When communication between HA peers is interrupted the servers should continue to respond to DHCP
This is a proposal to improve our failover transition. The two servers are exchanging heartbeats to see whether they are online. If the communication between them gets broken they retry sending the heartbeats for a configured amount of time after which they optionally start analyzing the DHCP traffic. They monitor whether the partner server is responding by checking the value of the secs field/elapsed time option. While the servers have their communication broken, they don't respond to the traffic because lease updates don't go through. As a result, it is possible that a number of clients is failing to get the lease and when the traffic analysis is started they set the secs/elapsed time to high values. That may cause premature transition to the partner-down state of both servers.

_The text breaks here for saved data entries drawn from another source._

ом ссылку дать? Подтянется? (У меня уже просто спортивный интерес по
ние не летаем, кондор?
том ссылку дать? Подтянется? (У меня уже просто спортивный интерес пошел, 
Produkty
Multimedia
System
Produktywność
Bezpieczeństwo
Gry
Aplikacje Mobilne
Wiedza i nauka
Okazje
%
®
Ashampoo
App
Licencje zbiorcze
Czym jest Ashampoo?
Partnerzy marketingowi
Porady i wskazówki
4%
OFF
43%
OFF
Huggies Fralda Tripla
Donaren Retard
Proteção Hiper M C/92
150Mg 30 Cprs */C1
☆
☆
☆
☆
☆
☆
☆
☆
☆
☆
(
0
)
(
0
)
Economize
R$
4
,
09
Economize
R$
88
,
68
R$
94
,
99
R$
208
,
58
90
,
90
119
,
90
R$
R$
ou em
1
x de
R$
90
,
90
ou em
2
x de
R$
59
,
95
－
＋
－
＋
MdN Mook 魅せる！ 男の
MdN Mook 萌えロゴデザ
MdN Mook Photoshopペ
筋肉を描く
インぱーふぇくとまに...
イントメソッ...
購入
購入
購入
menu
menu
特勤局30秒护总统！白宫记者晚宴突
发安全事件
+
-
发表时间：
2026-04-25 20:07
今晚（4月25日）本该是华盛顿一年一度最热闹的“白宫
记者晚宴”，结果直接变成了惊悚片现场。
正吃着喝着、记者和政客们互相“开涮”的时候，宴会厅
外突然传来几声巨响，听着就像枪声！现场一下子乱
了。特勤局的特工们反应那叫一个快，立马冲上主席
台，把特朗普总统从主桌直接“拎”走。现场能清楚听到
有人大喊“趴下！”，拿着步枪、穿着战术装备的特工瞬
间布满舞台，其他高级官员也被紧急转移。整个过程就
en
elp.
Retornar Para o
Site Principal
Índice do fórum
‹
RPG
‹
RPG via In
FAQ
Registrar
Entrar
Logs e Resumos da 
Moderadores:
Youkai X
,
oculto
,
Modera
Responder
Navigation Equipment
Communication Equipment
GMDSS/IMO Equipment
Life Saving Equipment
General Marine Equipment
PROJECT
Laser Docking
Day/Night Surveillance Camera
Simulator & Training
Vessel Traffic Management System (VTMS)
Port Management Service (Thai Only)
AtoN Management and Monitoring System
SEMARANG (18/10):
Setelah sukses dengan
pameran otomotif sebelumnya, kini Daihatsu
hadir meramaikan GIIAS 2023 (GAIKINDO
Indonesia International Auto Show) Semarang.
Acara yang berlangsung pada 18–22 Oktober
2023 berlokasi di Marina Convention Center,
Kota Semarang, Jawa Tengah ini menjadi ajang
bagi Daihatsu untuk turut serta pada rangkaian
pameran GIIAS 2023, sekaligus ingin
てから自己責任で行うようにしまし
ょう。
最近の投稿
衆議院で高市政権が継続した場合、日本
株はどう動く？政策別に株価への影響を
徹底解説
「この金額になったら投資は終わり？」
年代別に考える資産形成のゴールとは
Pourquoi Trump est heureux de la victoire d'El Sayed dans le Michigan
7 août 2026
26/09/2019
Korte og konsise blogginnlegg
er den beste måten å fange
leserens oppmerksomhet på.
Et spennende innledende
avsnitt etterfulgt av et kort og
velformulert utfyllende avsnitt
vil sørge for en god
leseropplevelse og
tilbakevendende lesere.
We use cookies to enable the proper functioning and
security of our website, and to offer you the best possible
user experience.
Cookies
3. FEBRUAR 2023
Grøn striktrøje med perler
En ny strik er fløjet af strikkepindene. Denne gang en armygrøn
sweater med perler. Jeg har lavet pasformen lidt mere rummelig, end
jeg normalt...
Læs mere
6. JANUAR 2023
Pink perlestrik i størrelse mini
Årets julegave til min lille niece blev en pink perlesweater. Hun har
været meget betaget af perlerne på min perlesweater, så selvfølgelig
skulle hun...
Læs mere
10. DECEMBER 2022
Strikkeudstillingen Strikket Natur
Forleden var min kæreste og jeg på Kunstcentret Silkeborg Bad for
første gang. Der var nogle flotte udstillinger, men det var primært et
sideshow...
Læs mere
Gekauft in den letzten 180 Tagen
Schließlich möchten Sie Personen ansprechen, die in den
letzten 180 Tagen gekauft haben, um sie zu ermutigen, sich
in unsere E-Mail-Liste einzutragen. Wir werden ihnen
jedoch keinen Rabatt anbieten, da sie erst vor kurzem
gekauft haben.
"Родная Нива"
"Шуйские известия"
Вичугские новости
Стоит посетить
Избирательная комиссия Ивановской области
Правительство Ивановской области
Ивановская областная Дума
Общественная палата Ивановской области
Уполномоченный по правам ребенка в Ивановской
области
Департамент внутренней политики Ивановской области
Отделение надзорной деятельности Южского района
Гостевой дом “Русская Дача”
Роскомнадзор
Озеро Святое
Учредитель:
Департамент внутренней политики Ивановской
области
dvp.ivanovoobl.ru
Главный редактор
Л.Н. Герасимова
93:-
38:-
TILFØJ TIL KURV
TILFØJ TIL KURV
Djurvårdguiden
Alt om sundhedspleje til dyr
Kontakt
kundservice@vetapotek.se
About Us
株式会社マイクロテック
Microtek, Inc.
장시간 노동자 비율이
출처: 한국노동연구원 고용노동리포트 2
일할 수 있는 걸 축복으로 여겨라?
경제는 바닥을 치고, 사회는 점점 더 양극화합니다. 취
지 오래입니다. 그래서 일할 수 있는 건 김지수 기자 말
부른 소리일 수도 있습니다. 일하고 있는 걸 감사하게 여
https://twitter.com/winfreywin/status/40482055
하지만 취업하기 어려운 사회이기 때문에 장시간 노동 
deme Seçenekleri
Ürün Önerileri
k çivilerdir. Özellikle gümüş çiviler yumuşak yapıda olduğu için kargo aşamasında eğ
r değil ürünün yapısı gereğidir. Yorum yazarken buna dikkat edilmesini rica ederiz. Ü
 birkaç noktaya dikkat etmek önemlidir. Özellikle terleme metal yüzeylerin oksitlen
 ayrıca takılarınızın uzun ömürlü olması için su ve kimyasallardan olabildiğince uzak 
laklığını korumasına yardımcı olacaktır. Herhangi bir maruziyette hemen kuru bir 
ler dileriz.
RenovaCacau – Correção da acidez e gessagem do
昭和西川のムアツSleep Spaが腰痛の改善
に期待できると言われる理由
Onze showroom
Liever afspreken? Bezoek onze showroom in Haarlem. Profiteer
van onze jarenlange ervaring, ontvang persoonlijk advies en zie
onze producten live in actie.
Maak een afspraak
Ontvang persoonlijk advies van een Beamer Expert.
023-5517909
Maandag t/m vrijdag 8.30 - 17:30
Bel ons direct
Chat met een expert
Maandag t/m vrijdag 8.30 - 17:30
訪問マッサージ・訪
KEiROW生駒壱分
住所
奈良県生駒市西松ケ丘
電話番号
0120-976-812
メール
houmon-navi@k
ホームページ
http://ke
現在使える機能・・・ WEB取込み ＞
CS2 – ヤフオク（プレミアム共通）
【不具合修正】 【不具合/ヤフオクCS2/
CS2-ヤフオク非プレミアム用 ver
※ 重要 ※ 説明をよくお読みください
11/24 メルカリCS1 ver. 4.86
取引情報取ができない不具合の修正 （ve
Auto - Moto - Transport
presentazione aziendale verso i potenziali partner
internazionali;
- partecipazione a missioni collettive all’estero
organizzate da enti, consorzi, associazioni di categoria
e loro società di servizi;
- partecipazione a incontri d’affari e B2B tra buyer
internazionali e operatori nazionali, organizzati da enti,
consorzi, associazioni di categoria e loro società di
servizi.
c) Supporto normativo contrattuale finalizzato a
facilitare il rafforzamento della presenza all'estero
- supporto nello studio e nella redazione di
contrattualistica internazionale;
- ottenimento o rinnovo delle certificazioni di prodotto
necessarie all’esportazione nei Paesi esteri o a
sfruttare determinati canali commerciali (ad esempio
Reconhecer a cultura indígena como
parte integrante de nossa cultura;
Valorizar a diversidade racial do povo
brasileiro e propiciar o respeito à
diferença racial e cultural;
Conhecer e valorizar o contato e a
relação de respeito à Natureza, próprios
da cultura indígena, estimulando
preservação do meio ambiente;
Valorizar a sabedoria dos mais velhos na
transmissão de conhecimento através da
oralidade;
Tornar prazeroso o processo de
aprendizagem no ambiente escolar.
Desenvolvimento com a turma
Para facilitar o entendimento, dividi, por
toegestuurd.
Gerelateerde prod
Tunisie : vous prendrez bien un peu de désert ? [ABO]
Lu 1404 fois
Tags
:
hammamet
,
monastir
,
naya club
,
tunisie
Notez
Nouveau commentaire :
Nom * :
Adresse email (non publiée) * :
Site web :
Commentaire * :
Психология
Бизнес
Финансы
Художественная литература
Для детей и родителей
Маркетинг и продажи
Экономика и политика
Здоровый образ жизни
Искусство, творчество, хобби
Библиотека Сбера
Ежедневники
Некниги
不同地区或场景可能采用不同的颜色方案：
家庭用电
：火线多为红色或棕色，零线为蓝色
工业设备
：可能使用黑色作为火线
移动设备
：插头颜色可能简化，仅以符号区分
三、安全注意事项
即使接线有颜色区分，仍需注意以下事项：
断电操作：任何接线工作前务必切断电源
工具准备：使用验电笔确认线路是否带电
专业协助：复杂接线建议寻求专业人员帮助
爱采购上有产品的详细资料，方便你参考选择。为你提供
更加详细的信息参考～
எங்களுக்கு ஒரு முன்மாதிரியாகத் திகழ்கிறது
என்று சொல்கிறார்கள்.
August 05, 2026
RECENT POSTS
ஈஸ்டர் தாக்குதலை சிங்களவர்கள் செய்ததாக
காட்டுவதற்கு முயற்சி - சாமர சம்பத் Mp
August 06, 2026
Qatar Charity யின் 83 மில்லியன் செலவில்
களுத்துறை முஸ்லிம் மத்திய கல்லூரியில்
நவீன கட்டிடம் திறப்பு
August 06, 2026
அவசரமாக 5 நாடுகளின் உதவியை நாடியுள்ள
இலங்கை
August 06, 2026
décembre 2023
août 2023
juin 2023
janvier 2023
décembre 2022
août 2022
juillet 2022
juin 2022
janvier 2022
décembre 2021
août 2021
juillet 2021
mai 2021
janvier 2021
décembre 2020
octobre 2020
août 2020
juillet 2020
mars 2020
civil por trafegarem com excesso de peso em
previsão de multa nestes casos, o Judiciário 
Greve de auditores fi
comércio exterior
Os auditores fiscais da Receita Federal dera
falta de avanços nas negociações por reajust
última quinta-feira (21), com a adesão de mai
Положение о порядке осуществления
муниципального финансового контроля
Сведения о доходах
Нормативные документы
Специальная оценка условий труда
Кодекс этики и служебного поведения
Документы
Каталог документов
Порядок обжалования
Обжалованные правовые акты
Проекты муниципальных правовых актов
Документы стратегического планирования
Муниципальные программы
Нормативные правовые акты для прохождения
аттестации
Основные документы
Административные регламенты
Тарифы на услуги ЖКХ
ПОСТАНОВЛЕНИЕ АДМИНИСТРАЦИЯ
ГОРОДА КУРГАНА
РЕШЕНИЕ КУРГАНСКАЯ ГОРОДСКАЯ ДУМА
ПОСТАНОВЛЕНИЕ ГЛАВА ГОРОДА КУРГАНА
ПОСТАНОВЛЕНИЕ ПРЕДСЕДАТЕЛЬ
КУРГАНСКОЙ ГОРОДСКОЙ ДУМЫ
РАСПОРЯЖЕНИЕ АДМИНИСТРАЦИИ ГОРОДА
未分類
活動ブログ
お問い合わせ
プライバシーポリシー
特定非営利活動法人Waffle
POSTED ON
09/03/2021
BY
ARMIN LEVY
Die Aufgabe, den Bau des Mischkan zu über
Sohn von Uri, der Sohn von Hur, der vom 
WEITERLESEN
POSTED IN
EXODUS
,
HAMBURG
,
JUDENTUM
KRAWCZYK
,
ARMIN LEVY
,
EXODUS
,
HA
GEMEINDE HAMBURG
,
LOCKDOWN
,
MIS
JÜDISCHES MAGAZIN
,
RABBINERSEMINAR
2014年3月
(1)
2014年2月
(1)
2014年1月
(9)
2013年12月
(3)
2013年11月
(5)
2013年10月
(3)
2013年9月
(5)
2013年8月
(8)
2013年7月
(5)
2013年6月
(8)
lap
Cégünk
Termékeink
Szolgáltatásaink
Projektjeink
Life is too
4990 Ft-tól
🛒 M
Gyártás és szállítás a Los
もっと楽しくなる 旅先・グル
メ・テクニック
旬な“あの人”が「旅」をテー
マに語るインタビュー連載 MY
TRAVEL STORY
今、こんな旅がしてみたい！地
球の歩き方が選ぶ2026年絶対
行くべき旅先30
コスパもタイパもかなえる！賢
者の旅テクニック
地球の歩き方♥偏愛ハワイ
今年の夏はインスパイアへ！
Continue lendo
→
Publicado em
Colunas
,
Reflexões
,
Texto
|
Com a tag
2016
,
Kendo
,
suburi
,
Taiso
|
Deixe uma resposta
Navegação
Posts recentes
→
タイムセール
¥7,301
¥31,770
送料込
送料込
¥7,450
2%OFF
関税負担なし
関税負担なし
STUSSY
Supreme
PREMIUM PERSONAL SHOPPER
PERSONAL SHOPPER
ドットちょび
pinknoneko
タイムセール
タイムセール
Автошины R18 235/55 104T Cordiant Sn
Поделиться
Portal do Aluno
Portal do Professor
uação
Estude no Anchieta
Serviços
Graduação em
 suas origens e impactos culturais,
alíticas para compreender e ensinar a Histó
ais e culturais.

Two solutions to consider:
- Respond to the DHCP even if the communication is broken and lease updates don't go through the control channel. That way, the client gets the lease even in the event of broken connection between the servers. The drawback is that unsent lease updates pile up and need to be sent when the connection is re-established.
- If the secs field/elapsed time value is greater than the duration between the moment of time when the DHCP analysis started and now it means that the client started to apply for the lease when the communication was broken and before the analysis started. Such clients should not be counted as unacked. Or, we should subtract (secs - max-response-delay) and treat this as an input to traffic analysis.